GREENSBORO, N.C. — An effort to spur inactive people to get regular exercise that was launched in Western North Carolina in 2005 and expanded in 2010 to include the Triangle now is expanding again to the Triad.
Founded in 1991, Raleigh-based Be Active North Carolina aims by 2015 to introduce active living to one million sedentary North Carolinians, and to inspire 450,000 of them to live physically active lives.
The goal is to motivate people to get at least 30 minutes of moderate physical activity a day for at least five days a week.
Moderate physical activity such as a brisk walking speeds up the heart rate, with research at East Carolina University underwritten by Be Active finding that each sedentary person Be Active reaches who maintains a regularly active lifestyle will result in $964 a year in reduced direct medical expenses, or savings of nearly $434 million in direct medical costs for the state.
According to Be Active, North Carolina ranks in the bottom third of states for many health measures, and 35th in overall health status.
“People know the issue,” says Gary Gardner, CEO of Be Active North Carolina. “The question is actually getting people to act on changing their behavior.”
The nonprofit, which grew out of the Governor’s Council on Physical Fitness and operates with an annual budget of about $2 million, receives about two-thirds of its funds from Blue Cross and Blue Shield of North Carolina, and the remainder through revenue from contracts and grants.
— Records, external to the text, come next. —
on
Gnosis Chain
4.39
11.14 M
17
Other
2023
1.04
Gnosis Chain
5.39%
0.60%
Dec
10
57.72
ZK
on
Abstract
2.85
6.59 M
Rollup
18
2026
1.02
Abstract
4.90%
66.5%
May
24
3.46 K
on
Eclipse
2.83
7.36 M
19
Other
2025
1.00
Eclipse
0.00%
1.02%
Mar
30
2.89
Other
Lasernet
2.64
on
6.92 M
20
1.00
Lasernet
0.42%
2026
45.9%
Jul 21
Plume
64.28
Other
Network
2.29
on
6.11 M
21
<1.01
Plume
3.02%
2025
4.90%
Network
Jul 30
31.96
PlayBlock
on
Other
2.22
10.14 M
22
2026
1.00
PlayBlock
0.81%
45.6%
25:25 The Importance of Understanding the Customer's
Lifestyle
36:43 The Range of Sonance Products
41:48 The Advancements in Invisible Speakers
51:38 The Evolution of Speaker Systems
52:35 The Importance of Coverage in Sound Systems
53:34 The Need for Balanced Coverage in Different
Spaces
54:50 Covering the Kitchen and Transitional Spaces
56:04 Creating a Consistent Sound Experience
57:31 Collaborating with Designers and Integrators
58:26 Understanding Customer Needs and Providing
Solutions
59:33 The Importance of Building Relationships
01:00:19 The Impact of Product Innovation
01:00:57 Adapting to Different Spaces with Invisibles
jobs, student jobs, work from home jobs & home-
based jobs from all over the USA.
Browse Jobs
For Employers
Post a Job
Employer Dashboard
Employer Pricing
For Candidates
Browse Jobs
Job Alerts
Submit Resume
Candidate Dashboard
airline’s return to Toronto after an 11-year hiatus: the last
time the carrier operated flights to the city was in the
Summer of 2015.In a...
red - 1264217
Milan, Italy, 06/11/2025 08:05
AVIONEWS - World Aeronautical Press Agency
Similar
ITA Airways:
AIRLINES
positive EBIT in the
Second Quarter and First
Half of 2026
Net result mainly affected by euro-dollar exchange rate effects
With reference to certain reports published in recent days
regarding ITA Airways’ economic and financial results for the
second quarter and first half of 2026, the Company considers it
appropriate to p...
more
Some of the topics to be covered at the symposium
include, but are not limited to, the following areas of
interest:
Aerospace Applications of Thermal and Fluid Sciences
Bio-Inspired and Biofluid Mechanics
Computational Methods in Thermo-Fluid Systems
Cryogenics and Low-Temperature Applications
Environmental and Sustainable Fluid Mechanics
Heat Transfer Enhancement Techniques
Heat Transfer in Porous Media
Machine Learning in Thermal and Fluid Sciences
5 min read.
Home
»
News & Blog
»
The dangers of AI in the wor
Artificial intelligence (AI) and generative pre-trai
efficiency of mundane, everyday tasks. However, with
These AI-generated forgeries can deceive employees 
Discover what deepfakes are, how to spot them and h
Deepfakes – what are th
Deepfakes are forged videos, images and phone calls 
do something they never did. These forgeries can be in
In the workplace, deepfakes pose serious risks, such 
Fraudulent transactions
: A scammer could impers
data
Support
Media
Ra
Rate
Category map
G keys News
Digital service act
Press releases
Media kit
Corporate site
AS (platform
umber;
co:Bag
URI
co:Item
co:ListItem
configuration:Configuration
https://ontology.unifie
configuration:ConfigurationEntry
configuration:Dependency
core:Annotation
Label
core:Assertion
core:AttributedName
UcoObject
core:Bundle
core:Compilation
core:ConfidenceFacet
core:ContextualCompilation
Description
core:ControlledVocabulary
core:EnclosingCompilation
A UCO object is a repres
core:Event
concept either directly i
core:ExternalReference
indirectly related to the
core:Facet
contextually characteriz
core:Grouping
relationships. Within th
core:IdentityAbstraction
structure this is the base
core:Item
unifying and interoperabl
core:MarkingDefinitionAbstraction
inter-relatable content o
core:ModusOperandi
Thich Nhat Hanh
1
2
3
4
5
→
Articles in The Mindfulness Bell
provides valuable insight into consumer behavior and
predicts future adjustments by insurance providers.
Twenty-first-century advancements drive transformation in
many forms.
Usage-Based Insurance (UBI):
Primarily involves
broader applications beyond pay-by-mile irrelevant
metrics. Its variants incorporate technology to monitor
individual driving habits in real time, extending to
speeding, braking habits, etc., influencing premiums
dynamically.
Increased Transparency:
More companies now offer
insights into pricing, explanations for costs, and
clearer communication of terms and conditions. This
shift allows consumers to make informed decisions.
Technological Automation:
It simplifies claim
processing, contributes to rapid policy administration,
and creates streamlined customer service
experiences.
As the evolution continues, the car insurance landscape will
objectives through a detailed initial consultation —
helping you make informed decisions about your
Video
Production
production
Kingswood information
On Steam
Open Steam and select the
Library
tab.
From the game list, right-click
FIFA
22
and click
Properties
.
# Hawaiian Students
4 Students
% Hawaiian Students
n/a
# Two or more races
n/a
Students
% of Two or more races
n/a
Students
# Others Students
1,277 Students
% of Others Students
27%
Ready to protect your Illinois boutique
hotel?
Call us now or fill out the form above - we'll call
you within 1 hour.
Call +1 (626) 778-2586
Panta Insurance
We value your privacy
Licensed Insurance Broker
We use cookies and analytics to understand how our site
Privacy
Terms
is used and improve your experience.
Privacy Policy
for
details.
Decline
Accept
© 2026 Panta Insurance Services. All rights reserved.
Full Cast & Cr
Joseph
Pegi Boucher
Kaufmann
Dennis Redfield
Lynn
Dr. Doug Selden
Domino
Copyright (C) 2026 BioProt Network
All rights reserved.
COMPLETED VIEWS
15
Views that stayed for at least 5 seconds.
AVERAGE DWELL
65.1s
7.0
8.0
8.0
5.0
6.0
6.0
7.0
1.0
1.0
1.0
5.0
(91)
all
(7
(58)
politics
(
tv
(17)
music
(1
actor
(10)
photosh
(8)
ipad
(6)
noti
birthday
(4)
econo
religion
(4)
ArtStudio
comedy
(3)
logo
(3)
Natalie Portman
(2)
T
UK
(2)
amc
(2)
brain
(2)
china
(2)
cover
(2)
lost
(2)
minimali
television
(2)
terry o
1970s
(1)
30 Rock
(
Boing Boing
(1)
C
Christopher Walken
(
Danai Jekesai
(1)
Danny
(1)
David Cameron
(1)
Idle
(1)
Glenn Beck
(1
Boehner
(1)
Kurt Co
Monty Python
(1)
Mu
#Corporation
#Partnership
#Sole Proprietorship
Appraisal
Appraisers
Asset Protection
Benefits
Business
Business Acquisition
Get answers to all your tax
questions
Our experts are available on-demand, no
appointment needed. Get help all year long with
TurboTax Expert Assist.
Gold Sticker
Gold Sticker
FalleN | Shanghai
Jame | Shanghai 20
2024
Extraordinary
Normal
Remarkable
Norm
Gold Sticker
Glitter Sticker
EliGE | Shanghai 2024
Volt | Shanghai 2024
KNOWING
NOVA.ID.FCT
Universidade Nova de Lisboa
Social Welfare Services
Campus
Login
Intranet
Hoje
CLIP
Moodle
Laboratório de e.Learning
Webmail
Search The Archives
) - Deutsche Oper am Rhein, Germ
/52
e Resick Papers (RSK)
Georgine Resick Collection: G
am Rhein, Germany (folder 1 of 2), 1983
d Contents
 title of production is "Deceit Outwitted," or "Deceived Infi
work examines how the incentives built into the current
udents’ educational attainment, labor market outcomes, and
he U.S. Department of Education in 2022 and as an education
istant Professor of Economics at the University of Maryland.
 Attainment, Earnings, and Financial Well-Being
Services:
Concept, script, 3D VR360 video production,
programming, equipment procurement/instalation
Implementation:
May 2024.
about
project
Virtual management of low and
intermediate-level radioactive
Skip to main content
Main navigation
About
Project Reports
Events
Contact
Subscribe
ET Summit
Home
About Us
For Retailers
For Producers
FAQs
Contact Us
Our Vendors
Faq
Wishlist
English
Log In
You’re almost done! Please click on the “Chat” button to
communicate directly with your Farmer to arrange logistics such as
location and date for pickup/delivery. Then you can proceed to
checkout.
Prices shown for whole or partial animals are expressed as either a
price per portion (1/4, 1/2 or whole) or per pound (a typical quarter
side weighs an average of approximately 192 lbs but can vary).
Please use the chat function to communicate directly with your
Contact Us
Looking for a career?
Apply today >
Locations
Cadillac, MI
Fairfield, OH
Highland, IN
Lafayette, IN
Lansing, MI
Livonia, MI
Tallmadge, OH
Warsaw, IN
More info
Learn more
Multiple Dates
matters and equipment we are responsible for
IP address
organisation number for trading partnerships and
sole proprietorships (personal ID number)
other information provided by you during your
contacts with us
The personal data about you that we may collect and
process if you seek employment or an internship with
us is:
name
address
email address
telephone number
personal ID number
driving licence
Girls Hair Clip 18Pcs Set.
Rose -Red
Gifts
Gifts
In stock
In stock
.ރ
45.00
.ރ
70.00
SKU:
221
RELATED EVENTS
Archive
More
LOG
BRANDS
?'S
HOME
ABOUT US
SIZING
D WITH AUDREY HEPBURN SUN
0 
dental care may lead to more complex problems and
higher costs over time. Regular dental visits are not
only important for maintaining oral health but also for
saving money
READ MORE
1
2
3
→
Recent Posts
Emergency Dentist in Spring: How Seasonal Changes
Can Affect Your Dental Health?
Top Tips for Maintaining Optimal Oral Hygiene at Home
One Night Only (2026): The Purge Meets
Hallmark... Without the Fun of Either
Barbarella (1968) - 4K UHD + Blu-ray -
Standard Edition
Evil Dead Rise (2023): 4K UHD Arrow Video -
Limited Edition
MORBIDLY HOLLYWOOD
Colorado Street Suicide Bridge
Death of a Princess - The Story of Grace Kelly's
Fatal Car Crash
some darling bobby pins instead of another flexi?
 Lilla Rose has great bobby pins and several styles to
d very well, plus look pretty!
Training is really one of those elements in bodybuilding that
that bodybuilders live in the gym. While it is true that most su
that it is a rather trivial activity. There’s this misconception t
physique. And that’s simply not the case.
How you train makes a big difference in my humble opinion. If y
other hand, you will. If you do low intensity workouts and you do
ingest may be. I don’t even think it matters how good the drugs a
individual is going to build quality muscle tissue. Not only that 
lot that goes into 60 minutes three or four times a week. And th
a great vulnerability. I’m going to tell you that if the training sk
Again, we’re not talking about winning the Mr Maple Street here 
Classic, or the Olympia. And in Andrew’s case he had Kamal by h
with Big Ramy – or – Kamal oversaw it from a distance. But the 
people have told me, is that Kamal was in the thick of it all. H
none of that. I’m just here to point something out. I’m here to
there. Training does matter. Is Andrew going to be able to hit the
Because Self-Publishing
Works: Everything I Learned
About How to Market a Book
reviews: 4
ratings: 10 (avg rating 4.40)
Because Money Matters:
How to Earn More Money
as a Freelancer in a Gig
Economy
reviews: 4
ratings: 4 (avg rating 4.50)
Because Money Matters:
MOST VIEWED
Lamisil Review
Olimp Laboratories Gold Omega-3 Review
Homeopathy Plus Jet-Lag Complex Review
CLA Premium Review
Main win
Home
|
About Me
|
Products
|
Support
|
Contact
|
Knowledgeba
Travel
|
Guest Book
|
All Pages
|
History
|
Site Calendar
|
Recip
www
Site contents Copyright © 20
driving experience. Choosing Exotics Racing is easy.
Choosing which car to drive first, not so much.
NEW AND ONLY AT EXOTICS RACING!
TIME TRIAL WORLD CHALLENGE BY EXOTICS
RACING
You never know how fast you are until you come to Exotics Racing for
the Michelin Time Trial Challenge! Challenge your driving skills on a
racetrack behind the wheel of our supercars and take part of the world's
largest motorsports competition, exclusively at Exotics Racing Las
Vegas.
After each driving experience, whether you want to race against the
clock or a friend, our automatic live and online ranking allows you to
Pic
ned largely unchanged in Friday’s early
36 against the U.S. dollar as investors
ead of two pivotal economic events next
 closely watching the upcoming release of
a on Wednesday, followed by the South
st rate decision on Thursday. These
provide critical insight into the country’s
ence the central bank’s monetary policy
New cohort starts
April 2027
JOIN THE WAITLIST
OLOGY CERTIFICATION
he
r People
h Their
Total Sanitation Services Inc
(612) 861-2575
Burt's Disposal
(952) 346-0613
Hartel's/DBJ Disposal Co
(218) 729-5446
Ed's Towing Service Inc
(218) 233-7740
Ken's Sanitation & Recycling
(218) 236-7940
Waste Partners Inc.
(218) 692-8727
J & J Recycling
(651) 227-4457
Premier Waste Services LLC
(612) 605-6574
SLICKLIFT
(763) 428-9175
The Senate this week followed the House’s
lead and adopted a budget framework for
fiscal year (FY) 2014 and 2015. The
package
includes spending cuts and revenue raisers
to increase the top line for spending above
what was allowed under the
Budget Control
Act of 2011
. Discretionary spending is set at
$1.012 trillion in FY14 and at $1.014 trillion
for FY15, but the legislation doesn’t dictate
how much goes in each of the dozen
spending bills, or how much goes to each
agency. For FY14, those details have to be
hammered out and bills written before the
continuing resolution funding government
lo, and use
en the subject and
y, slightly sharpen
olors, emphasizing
Under a grant from the North Carolina Health and Wellness Trust Fund, for example, Be Active trained 40,000 teachers in the state in the use of a program developed at East Carolina University to get students up and moving for 30 minutes a day each weekday.
The sole focus of Be Active now is the effort, known as “Movement for Motion,” that it launched in 2005 in partnership with the Institute for Health and Human Services at Appalachian State University, and with a $5 million grant from Blue Cross and Blue Shield of North Carolina.
That effort serves 28 counties in Western North Carolina, with the Triangle-based effort launched partnership with a collaboration of health-relation agencies.
And in partnership with the School of Health and Human Performance at the University of North Carolina at Greensboro, Be Active aims to serve 10 counties in the region.
Directed by Stefanie Milroy, former director of the Martinsville/Henry County Coalition for Health and Wellness in Martinsville, Va., Be Active’s Triad Partnership already is teaming with several schools in Rockingham and Guilford counties to put the Movement for Motion initiative into effect.
Gardner says Be Active’s strategy over the next five years will be to develop partnerships in six other regions of the state, likely starting with Charlotte-Mecklenburg and also including Northeastern North Carolina, Southeastern North Carolina, Eastern North Carolina, the Sandhills area, and the far western part of the state.
The strategy in each region will be to find partners that will build local collaborations to put the program into effect, as well as corporations and foundations to fund the partnerships, with Be Active providing local and statewide marketing and advocacy, and providing a model for the local programs, Gardner says.
“The best measurement of our success, the core of our mission,” he says, “is getting sedentary people up and moving.”